As exhaustion overtook her, the unspoken distance grew, turning their shared space cold and quiet. The fragile connection, strained by stress and unmet needs, left them both longing—for solace, for closeness, for the warmth they once effortlessly shared.

My husband had a stressful day (he got passed up for a promotion), but we were together all day, I talked to him in length about it, reassured him he was more than qualified and ready for the promotion, told him how he deserves it, offered him hugs multiple times, suggested he go do something he enjoys and I would take the kids.
He declined my hugs and declined to go anywhere.
He was on and off the phone most of the day. I didn’t ask him to do anything with the house and kids (except I had a migraine and needed to lay down till meds kicked in which was 30 minutes).
I knew he was stressed, so I just let him be.
End of the day I’m exhausted. I expressed this to him and we went to bed. I said goodnight and he said “aren’t we going to have sex?” I said no, I was exhausted. He said ok well can you play with me.
I said I really wasn’t in the mood and again exhausted. He turned over and just said “ok”. Mind you, we have had sex 3 times in the last 2 days.
He eventually says in a nasty tone “you know I had a stressful day I thought this was the least you could do for me. Even if you’re not in the mood or don’t want to, I figured you would realize I needed this stress relief and do it anyway.
It’s always your needs over mine”.
Turned into a huge argument. He said “you’re portraying me to be some kind of rapist” but then later goes on to repeat himself and say “as my wife you should want to do something that would make me happy”.
I see his point of view that marriage is about sacrificing your own needs sometimes.
Could I have just done what he asked front be beginning? Sure, but I was honestly cringing at the idea of doing something I wasn’t into.
And would it be enjoyable if that’s the case? Probably not.
Am I just seeing this differently because it’s sex related and my husband is right to think this way? How would you feel/respond?
Conclusion
The original poster (OP) provided substantial emotional support and practical accommodation for her husband’s stressful professional disappointment throughout the day, yet faced pressure to provide physical intimacy when she was physically depleted.
When a spouse feels entitled to sexual intimacy as compensation for a difficult day, overriding their partner’s stated exhaustion, where should the balance lie between marital duty and individual physical autonomy, even within a sexually active relationship?

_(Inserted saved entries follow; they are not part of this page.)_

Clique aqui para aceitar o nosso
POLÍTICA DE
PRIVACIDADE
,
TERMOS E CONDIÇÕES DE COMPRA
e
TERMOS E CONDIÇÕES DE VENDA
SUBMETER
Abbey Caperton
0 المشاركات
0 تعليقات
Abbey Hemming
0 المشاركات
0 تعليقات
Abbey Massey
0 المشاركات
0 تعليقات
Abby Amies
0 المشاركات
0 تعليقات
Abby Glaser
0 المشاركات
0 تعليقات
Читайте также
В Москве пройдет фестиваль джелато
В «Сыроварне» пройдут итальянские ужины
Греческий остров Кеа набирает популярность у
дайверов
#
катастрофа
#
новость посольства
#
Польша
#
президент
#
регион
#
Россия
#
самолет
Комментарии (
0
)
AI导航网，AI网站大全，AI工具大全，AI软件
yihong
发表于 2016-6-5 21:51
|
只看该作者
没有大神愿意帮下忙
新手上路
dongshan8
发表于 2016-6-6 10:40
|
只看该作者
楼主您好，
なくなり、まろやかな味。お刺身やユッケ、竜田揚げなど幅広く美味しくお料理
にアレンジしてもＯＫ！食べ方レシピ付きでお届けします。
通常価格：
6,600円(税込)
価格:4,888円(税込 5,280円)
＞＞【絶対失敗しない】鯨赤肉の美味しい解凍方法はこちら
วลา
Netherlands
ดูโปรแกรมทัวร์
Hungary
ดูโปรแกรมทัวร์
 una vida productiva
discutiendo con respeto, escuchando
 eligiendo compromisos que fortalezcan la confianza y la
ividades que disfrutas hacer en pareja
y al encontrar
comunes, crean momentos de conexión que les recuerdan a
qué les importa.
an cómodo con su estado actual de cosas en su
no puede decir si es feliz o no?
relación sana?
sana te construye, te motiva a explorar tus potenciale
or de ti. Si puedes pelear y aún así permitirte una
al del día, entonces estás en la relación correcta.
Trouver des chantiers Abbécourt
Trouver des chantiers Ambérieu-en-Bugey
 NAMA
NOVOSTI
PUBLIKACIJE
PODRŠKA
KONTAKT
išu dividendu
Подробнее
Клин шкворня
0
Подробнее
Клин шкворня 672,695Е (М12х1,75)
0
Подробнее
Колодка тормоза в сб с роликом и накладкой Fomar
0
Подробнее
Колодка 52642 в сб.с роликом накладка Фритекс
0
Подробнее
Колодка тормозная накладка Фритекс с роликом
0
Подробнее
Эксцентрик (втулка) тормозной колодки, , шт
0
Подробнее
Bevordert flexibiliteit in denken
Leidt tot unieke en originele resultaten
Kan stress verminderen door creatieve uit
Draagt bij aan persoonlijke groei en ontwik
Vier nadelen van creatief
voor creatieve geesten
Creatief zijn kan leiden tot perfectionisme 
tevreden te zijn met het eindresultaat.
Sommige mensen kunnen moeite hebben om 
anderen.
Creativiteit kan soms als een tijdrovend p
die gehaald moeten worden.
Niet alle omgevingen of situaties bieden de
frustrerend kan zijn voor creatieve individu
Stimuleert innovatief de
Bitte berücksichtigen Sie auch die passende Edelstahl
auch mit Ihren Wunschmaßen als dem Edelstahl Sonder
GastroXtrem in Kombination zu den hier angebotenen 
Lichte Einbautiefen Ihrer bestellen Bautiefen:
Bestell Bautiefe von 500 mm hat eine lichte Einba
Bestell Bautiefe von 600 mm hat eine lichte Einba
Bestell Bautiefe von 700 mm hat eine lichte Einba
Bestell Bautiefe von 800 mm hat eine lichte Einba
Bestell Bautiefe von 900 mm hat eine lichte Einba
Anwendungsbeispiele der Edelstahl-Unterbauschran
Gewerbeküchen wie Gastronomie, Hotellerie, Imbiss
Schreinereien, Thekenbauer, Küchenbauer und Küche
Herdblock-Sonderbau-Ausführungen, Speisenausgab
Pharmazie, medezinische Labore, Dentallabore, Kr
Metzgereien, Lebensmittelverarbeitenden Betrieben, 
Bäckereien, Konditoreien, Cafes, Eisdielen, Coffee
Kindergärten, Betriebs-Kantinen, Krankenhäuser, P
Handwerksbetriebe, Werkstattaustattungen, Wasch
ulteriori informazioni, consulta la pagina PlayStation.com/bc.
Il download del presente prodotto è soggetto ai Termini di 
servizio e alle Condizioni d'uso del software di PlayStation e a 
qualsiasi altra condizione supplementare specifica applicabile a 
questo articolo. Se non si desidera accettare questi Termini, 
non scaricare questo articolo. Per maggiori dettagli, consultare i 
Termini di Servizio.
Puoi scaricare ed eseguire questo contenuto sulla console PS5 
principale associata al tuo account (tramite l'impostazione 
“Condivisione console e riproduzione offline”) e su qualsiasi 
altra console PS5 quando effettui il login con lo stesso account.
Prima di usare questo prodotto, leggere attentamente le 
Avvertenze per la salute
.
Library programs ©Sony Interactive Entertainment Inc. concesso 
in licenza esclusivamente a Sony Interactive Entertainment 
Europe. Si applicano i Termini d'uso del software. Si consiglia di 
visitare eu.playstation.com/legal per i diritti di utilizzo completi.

Here’s how people reacted:
Yup, totally not acceptable behavior. You gotta tell him that hurt your feelings – after he is out of that slump. (emotional states cause arguments)
However; anyone telling you things like “It would be the last time I walked around on eggshells…” is not sitting next to a loving and caring partner sharing mutual joy and understanding while typing on Reddit.
You do realize that he only sees you as a bang maid. Someone who exists only to do all the chores, take care of the kids and the be ready for sec when ever he snaps his fingers. He doesn’t see you as a partner or even a person. You are his property/ possession who should do as he wants regardless of what you want, how you feel, or anything about you.
Your husband has fucked up (if disgustingly common) ideas about sex and how a relationship dynamic works. Also, he’s a gross asshole for not realizing it.
Slimy, entitled, thoughtless, transactional, dehumanizing…fill in your ick word of choice.
You had a migraine. You felt terrible – migraine hangover will do that. But you should just put out anyway because of his stress level?!!!
There is something seriously wrong with him. I hope you’re taking this seriously and that you’re safe.
Knows what’s going thru his head , if this is always the way he reacts when something goes wrong then
It’s a problem . If this was the first time although No fair
Incan only think him being rejected at work and in his mind your rejecting him cause handing get the promotion . Only he knows the truth
You dealt with the kids all day to give him space and he thinks you owe him sex, no you do not.
He needs to chill the hell out and take several seats. He has a hand, maybe buy him some lotion if it helps.
Your husband is controlling and toxic
NTA and a red flag.
Were his arms ripped off at some point in the day? If he needed a release, he could take care of it.
3 times in 2 days and they’re complaining because they can’t wank it themselves?